The record of Romanis in several of Sweden’s largest cites was created in Skåne police district as late as in 2012, according to Dagens Nyheter’s report. The data file itself is called ”kringresande” – the Swedish term for ”nomadic” – and located in the national law enforcement’s internal network, accessible for police officers all over Sweden.
The name itself is upsetting as it is racially offensive.
”It’s something you would have expected in South Africa during apartheid or in the US before the abolishment of segregation against African americans. But the fact that such a record exists in Sweden year 2012 is huge”, says Maria Leissner, who after leaving party politics was appointed chairman of Romnai affairs by the Swedish government.
The illegal record is said to contain 4029 names with information such as personal ID-number, address and known relatives. Supposedly looking a lot like a family tree.
The register doesn’t contain any criminal records, according to Dagens Nyheter, but is rather a biological register for no other apparent reason than the citizens being of this minority ethnical group.

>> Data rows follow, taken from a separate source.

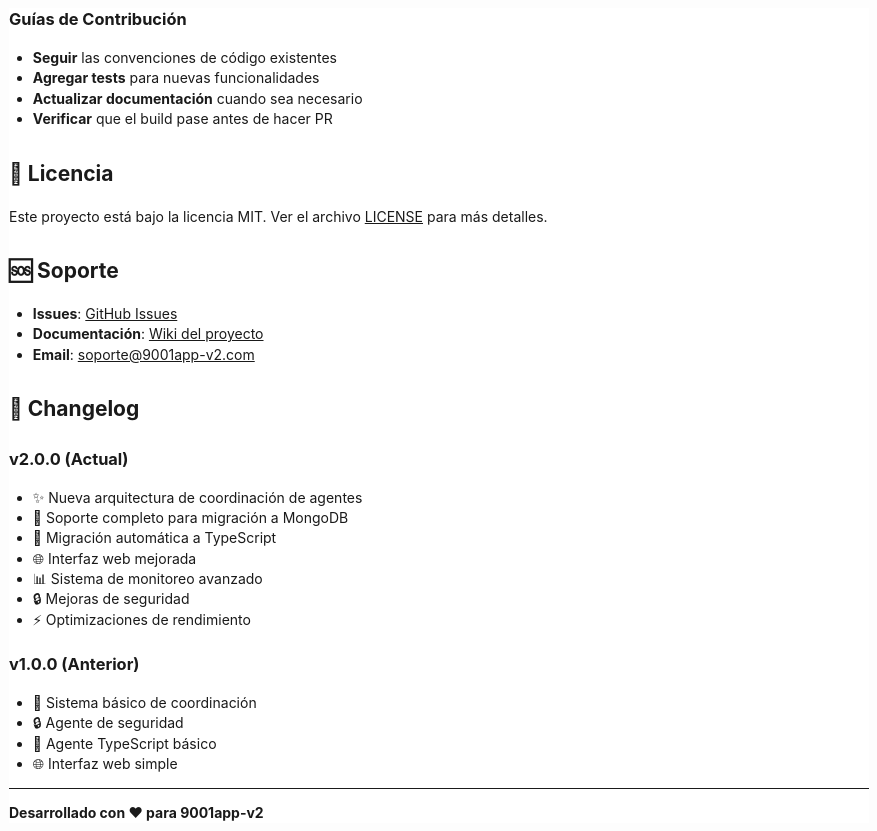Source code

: ### Guías de Contribución

- **Seguir** las convenciones de código existentes
- **Agregar tests** para nuevas funcionalidades
- **Actualizar documentación** cuando sea necesario
- **Verificar** que el build pase antes de hacer PR

## 📄 Licencia

Este proyecto está bajo la licencia MIT. Ver el archivo [LICENSE](LICENSE) para más detalles.

## 🆘 Soporte

- **Issues**: [GitHub Issues](https://github.com/9001app-v2/agent-coordinator/issues)
- **Documentación**: [Wiki del proyecto](https://github.com/9001app-v2/agent-coordinator/wiki)
- **Email**: soporte@9001app-v2.com

## 🔄 Changelog

### v2.0.0 (Actual)
- ✨ Nueva arquitectura de coordinación de agentes
- 🍃 Soporte completo para migración a MongoDB
- 📝 Migración automática a TypeScript
- 🌐 Interfaz web mejorada
- 📊 Sistema de monitoreo avanzado
- 🔒 Mejoras de seguridad
- ⚡ Optimizaciones de rendimiento

### v1.0.0 (Anterior)
- 🎯 Sistema básico de coordinación
- 🔒 Agente de seguridad
- 📝 Agente TypeScript básico
- 🌐 Interfaz web simple

---

**Desarrollado con ❤️ para 9001app-v2**
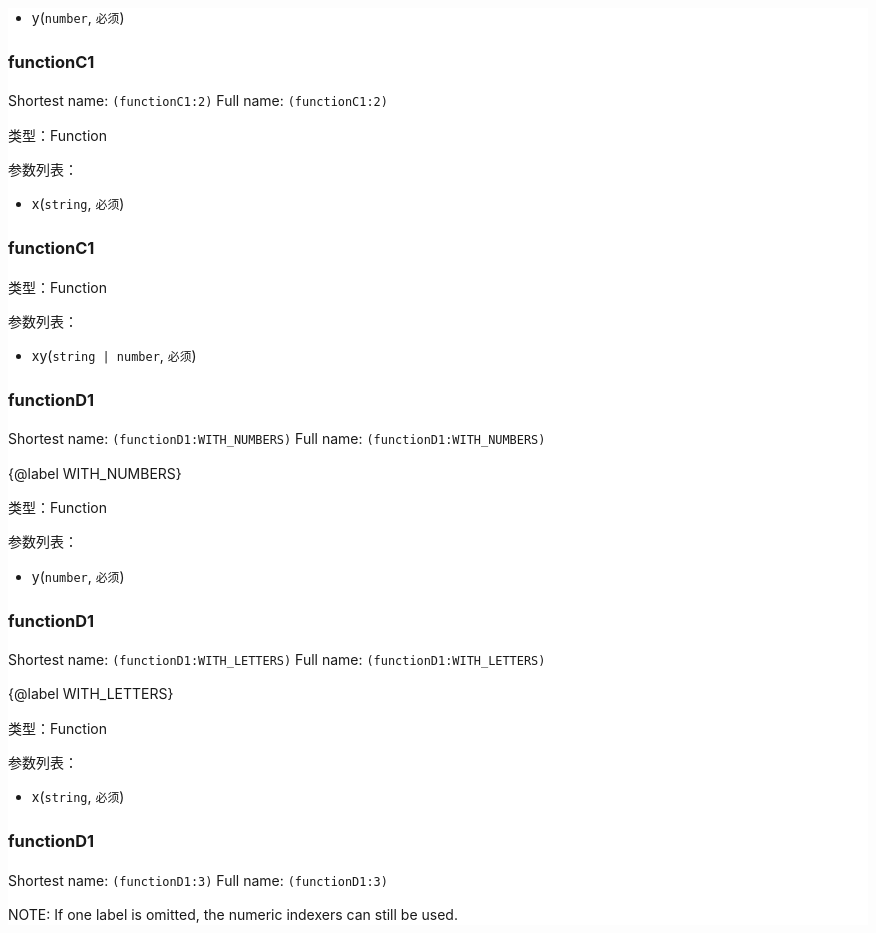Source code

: - y(`number`, `必须`) 


### functionC1


Shortest name: `(functionC1:2)` Full name: `(functionC1:2)`


类型：Function


参数列表：

- x(`string`, `必须`) 


### functionC1


类型：Function


参数列表：

- xy(`string | number`, `必须`) 


### functionD1


Shortest name: `(functionD1:WITH_NUMBERS)` Full name: `(functionD1:WITH_NUMBERS)`

{@label WITH_NUMBERS}


类型：Function


参数列表：

- y(`number`, `必须`) 


### functionD1


Shortest name: `(functionD1:WITH_LETTERS)` Full name: `(functionD1:WITH_LETTERS)`

{@label WITH_LETTERS}


类型：Function


参数列表：

- x(`string`, `必须`) 


### functionD1


Shortest name: `(functionD1:3)` Full name: `(functionD1:3)`

NOTE: If one label is omitted, the numeric indexers can still be used.
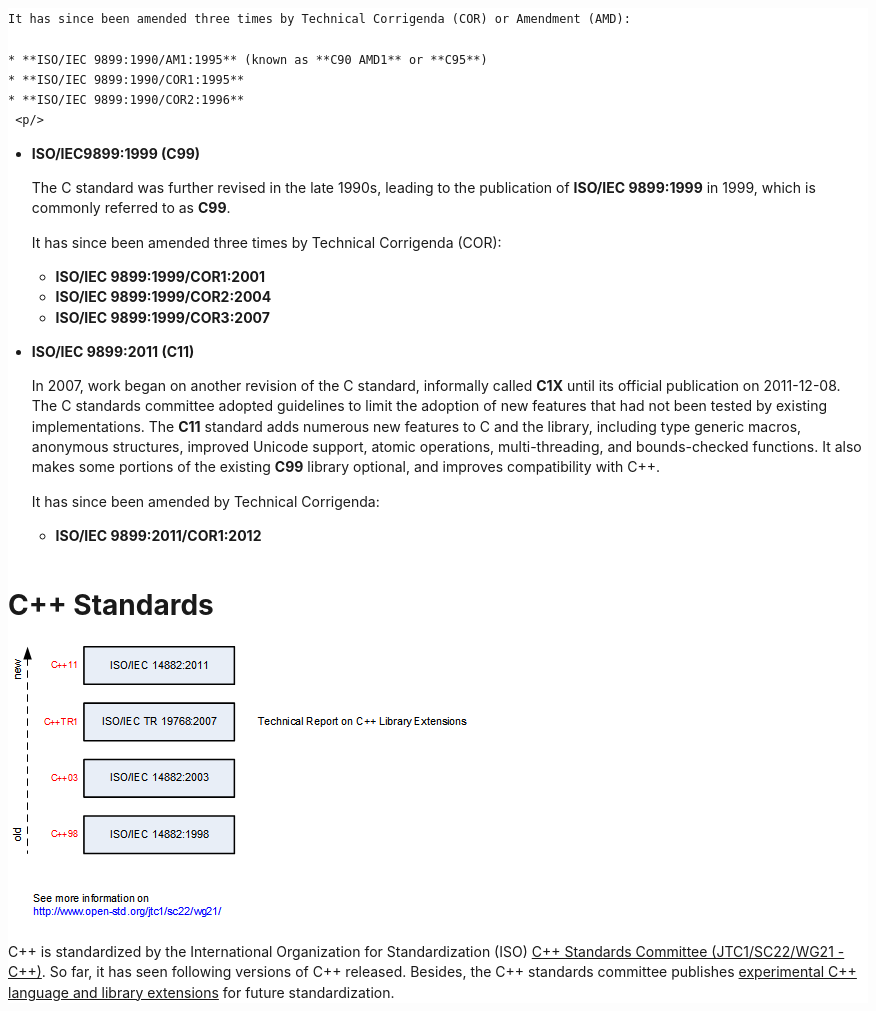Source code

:     It has since been amended three times by Technical Corrigenda (COR) or Amendment (AMD):

    * **ISO/IEC 9899:1990/AM1:1995** (known as **C90 AMD1** or **C95**)
    * **ISO/IEC 9899:1990/COR1:1995**
    * **ISO/IEC 9899:1990/COR2:1996**
     <p/>

* **ISO/IEC9899:1999 (C99)**

    The C standard was further revised in the late 1990s, leading to the publication of **ISO/IEC 9899:1999** in 1999, which is commonly referred to as **C99**.

    It has since been amended three times by Technical Corrigenda (COR):

    * **ISO/IEC 9899:1999/COR1:2001**
    * **ISO/IEC 9899:1999/COR2:2004**
    * **ISO/IEC 9899:1999/COR3:2007**
     <p/>

* **ISO/IEC 9899:2011 (C11)**

    In 2007, work began on another revision of the C standard, informally called **C1X** until its official publication on 2011-12-08. The C standards committee adopted guidelines to limit the adoption of new features that had not been tested by existing implementations. The **C11** standard adds numerous new features to C and the library, including type generic macros, anonymous structures, improved Unicode support, atomic operations, multi-threading, and bounds-checked functions. It also makes some portions of the existing **C99** library optional, and improves compatibility with C++.

    It has since been amended by Technical Corrigenda:

    * **ISO/IEC 9899:2011/COR1:2012**

# C++ Standards

![C++ Language Evolution](/assets/CPP_Language_Evolution.png)

C++ is standardized by the International Organization for Standardization (ISO) [C++ Standards Committee (JTC1/SC22/WG21 - C++)](http://www.open-std.org/jtc1/sc22/wg21/). So far, it has seen following versions of C++ released. Besides, the C++ standards committee publishes [experimental C++ language and library extensions](http://en.cppreference.com/w/cpp/experimental) for future standardization.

Law enforcement officials reacted in disbelief when confronted with the accusations;
”These are groundless claims. It sounds unlikely to me. I was stunned when I heard this. I’ve talked to others who are just as stunned as I am and who are asking the same question as I am; why the hell would we need that?”, says spokesperson Lars Förstell of the Skåne police district.
Even the national police spokesman, Varg Gyllander, said he had never heard of biological records of Romanies.
If true, the collection of data would not only be a violation of the national law enforcement's data legislation. It would also be a crime according to the European convention, chapter 8, which declares citizens' right to personal integrity.
The reactions in Sweden Sunday were those of anger and disgust with the law enforcement.
”It sounds like something Hitler would have done”, says Sandra Håkansson whose two year old daughter, Sara Håkansson, was registered when she was only two months old.
”There is a law. You can’t make records based on ethnicity. And a thousand kids! It’s a scandal”, says Soraya Post, spokeswoman for the Roman Women’s Network.
More reactions from officials are expected Monday. Sweden’s prime minister Fredrik Reinfeld will meet media in New York where he’s expected to take part in the opening of the United Nations General Assembly.